🤖 AI Summary
Diffusion models pose high theoretical barriers, particularly for researchers without backgrounds in statistical physics, hindering broad accessibility and deep understanding.
Method: This paper introduces a unified variational perspective grounded in directed graphical models and variational inference—fully decoupling diffusion modeling from non-equilibrium thermodynamics and stochastic differential equations. Instead, it builds upon VAE principles, hierarchical latent-variable modeling, and ELBO decomposition to reformulate the probabilistic generative logic of diffusion processes.
Contribution/Results: We present the first purely probabilistic graphical formulation of diffusion models, substantially lowering prerequisite knowledge requirements. The framework yields a self-consistent, interpretable, and pedagogically accessible theoretical narrative.
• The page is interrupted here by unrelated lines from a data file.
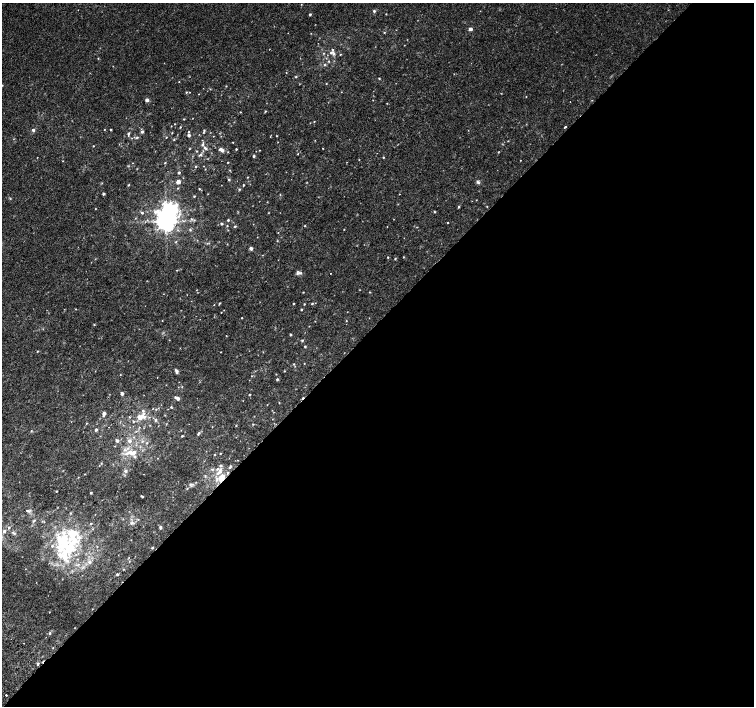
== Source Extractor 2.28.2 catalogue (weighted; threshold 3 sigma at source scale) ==
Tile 12 of 4 x 4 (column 4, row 3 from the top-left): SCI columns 4546-6049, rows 1668-3075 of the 6075 x 6084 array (HDU 1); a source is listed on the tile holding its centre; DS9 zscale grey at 2 x 2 block average (1 PNG px = mean of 2 x 2 image px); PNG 756 x 708 px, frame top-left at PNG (2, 3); no overlay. Shown black and unused: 54% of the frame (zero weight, under 2 of 3 exposures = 2% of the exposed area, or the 3 px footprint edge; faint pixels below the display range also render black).
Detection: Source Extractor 2.28.2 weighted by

Moreover, it establishes a general analytical paradigm for generative modeling, enabling principled design of novel architectures and facilitating cross-domain applications.
📝 Abstract
Despite the growing interest in diffusion models, gaining a deep understanding of the model class remains an elusive endeavour, particularly for the uninitiated in non-equilibrium statistical physics. Thanks to the rapid rate of progress in the field, most existing work on diffusion models focuses on either applications or theoretical contributions. Unfortunately, the theoretical material is often inaccessible to practitioners and new researchers, leading to a risk of superficial understanding in ongoing research. Given that diffusion models are now an indispensable tool, a clear and consolidating perspective on the model class is needed to properly contextualize recent advances in generative modelling and lower the barrier to entry for new researchers. To that end, we revisit predecessors to diffusion models like hierarchical latent variable models and synthesize a holistic perspective using only directed graphical modelling and variational inference principles. The resulting narrative is easier to follow as it imposes fewer prerequisites on the average reader relative to the view from non-equilibrium thermodynamics or stochastic differential equations.